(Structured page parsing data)
◆ ◆ ◆ ◆
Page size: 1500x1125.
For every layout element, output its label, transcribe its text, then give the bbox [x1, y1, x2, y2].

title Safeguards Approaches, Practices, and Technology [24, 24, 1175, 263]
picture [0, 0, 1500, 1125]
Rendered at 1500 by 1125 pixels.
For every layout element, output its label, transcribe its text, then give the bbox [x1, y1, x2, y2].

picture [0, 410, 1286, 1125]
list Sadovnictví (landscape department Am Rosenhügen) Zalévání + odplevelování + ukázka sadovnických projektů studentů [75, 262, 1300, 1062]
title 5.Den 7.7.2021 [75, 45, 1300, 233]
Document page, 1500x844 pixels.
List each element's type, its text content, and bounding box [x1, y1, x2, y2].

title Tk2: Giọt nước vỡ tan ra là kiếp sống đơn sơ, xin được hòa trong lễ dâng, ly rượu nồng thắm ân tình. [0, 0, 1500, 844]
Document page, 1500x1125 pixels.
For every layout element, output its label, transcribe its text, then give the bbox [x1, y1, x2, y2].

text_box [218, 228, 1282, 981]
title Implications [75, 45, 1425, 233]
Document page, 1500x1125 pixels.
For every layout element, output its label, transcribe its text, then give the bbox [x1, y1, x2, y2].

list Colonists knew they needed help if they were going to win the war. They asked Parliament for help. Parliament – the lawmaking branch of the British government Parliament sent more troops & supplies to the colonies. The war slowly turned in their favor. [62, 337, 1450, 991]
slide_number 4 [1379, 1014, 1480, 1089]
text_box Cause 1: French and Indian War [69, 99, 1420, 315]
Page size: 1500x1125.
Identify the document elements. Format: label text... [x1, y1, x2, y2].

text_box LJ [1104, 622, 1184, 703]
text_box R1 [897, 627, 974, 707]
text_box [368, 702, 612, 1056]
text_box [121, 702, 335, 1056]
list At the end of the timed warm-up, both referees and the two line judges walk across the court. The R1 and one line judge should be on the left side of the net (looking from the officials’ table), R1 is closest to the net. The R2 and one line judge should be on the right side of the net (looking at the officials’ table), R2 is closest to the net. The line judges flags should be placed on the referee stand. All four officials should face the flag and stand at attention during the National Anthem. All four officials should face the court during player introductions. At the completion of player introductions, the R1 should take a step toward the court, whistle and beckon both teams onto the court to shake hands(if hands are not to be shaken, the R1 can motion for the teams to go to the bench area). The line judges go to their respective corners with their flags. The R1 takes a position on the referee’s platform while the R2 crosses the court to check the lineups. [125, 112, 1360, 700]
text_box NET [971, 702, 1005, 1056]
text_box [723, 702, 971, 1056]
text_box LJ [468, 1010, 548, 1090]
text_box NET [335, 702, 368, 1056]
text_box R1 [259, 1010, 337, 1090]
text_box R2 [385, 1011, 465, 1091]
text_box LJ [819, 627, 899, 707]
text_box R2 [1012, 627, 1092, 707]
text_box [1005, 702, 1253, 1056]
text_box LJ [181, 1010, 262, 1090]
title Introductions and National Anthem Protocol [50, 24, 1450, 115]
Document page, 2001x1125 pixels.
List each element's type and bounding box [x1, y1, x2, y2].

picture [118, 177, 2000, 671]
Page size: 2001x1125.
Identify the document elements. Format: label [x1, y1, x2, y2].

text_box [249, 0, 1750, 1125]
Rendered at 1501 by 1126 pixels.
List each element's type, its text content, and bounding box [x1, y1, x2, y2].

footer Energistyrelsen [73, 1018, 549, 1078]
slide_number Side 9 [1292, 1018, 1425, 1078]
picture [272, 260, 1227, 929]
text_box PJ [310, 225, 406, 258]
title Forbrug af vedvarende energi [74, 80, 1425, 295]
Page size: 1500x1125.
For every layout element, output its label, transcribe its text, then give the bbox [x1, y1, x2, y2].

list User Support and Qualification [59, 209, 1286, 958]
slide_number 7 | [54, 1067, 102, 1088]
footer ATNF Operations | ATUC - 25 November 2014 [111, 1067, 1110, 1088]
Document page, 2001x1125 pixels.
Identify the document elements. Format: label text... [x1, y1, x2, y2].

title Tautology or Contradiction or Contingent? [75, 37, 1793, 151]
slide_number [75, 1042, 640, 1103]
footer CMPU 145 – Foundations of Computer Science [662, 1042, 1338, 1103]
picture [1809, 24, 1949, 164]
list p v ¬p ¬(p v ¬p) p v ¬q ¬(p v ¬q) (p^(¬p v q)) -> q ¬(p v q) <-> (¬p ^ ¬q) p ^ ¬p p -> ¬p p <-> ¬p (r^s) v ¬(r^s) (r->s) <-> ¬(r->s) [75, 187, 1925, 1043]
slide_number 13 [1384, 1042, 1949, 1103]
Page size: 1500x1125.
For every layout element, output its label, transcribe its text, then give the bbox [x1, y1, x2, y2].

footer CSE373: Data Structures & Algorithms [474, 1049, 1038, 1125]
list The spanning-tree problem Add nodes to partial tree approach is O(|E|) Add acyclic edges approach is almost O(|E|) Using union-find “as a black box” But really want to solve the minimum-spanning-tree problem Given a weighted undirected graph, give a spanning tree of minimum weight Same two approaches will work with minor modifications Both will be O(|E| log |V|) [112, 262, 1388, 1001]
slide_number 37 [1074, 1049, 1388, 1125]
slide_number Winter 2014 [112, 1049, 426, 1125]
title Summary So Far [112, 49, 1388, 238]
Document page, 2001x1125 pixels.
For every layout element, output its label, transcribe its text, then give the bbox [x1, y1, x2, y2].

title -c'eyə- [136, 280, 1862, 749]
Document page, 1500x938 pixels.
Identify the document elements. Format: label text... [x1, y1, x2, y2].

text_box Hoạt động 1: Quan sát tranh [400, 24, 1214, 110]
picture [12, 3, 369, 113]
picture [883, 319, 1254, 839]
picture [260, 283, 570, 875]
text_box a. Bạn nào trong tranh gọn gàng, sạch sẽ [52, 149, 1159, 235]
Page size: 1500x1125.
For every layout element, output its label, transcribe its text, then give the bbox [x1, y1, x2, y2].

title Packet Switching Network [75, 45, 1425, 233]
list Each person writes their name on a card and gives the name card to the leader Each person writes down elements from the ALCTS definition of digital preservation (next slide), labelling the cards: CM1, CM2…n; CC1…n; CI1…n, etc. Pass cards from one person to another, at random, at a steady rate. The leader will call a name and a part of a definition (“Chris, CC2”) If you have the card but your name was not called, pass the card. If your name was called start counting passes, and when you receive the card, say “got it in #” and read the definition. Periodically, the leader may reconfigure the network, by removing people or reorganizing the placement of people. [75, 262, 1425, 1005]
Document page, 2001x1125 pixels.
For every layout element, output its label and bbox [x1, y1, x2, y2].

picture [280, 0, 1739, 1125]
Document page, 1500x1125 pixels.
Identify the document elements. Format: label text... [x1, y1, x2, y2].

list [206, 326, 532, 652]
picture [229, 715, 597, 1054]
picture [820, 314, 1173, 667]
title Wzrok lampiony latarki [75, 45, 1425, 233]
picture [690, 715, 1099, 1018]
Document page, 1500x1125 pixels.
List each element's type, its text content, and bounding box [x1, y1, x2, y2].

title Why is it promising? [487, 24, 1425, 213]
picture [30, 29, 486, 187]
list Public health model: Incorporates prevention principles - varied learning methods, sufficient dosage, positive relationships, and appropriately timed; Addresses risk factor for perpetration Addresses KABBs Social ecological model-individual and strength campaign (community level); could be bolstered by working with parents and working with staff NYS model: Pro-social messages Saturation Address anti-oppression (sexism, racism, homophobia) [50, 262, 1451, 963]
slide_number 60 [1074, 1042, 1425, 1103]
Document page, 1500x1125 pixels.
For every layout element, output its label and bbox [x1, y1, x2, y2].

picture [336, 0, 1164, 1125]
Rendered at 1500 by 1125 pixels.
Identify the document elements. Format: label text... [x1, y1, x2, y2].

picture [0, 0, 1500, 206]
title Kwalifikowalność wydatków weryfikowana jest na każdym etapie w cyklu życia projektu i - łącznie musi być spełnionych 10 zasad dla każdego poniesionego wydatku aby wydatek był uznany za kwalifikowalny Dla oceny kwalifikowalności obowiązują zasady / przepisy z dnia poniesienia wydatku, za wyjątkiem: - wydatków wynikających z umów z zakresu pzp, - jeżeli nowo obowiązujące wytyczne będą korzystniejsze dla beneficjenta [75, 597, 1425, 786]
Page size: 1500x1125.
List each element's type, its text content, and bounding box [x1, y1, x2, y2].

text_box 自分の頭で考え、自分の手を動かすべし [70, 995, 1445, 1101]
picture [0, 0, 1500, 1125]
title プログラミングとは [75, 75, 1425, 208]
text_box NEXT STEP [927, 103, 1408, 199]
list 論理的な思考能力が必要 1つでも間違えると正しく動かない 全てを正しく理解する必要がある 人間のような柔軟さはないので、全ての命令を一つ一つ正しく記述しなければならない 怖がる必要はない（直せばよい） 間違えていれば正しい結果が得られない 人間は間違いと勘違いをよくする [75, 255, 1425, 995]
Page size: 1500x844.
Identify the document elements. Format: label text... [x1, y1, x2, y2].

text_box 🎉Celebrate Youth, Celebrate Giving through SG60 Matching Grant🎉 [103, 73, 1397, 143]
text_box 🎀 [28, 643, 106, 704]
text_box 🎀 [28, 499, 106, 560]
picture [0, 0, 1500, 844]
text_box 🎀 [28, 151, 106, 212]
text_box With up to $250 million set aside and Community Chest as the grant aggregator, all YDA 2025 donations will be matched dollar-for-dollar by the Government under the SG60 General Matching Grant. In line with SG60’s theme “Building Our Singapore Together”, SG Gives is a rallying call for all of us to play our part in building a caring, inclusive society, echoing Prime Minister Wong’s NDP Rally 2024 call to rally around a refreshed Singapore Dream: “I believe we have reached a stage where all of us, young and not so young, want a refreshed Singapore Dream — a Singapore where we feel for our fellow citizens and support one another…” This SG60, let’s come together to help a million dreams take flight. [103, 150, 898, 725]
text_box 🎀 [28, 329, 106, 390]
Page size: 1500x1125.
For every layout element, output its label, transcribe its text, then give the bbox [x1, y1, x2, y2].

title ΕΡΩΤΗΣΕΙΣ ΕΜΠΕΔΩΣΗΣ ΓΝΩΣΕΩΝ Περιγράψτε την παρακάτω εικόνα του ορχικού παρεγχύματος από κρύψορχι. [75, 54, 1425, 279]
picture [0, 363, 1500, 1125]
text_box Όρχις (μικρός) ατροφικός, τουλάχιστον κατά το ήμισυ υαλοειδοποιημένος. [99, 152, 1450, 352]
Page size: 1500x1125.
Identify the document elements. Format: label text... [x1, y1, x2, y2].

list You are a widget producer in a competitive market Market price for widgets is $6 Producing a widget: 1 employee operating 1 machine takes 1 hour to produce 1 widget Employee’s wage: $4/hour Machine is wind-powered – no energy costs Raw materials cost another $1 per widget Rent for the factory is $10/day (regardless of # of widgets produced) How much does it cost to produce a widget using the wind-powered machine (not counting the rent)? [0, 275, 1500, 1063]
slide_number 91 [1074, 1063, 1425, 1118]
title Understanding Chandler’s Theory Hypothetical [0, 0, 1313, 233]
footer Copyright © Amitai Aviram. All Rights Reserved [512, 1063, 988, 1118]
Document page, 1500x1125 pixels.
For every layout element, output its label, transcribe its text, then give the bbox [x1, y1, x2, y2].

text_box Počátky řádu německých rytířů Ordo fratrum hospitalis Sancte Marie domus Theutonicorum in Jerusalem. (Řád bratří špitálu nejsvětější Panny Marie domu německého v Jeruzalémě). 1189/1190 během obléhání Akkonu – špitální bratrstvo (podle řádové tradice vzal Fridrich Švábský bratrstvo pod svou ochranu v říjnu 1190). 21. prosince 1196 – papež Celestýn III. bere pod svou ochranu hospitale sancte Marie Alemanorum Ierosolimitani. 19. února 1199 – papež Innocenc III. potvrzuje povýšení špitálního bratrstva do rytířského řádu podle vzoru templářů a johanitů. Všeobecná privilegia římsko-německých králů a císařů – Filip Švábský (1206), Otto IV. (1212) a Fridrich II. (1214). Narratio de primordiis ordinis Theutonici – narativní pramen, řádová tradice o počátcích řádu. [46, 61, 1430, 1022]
◆ ◆ ◆ ◆
— Exercise details —
The stretch of entries above that starts with the line containing "Identify the document elements. Format: label [x1, y1, x2, y2]." and goes on through the line containing "Document page, 1500x938 pixels." is to be transcribed exactly, and no other line is to be transcribed.

— Answer section —
Identify the document elements. Format: label [x1, y1, x2, y2].

text_box [249, 0, 1750, 1125]
Rendered at 1501 by 1126 pixels.
List each element's type, its text content, and bounding box [x1, y1, x2, y2].

footer Energistyrelsen [73, 1018, 549, 1078]
slide_number Side 9 [1292, 1018, 1425, 1078]
picture [272, 260, 1227, 929]
text_box PJ [310, 225, 406, 258]
title Forbrug af vedvarende energi [74, 80, 1425, 295]
Page size: 1500x1125.
For every layout element, output its label, transcribe its text, then give the bbox [x1, y1, x2, y2].

list User Support and Qualification [59, 209, 1286, 958]
slide_number 7 | [54, 1067, 102, 1088]
footer ATNF Operations | ATUC - 25 November 2014 [111, 1067, 1110, 1088]
Document page, 2001x1125 pixels.
Identify the document elements. Format: label text... [x1, y1, x2, y2].

title Tautology or Contradiction or Contingent? [75, 37, 1793, 151]
slide_number [75, 1042, 640, 1103]
footer CMPU 145 – Foundations of Computer Science [662, 1042, 1338, 1103]
picture [1809, 24, 1949, 164]
list p v ¬p ¬(p v ¬p) p v ¬q ¬(p v ¬q) (p^(¬p v q)) -> q ¬(p v q) <-> (¬p ^ ¬q) p ^ ¬p p -> ¬p p <-> ¬p (r^s) v ¬(r^s) (r->s) <-> ¬(r->s) [75, 187, 1925, 1043]
slide_number 13 [1384, 1042, 1949, 1103]
Page size: 1500x1125.
For every layout element, output its label, transcribe its text, then give the bbox [x1, y1, x2, y2].

footer CSE373: Data Structures & Algorithms [474, 1049, 1038, 1125]
list The spanning-tree problem Add nodes to partial tree approach is O(|E|) Add acyclic edges approach is almost O(|E|) Using union-find “as a black box” But really want to solve the minimum-spanning-tree problem Given a weighted undirected graph, give a spanning tree of minimum weight Same two approaches will work with minor modifications Both will be O(|E| log |V|) [112, 262, 1388, 1001]
slide_number 37 [1074, 1049, 1388, 1125]
slide_number Winter 2014 [112, 1049, 426, 1125]
title Summary So Far [112, 49, 1388, 238]
Document page, 2001x1125 pixels.
For every layout element, output its label, transcribe its text, then give the bbox [x1, y1, x2, y2].

title -c'eyə- [136, 280, 1862, 749]
Document page, 1500x938 pixels.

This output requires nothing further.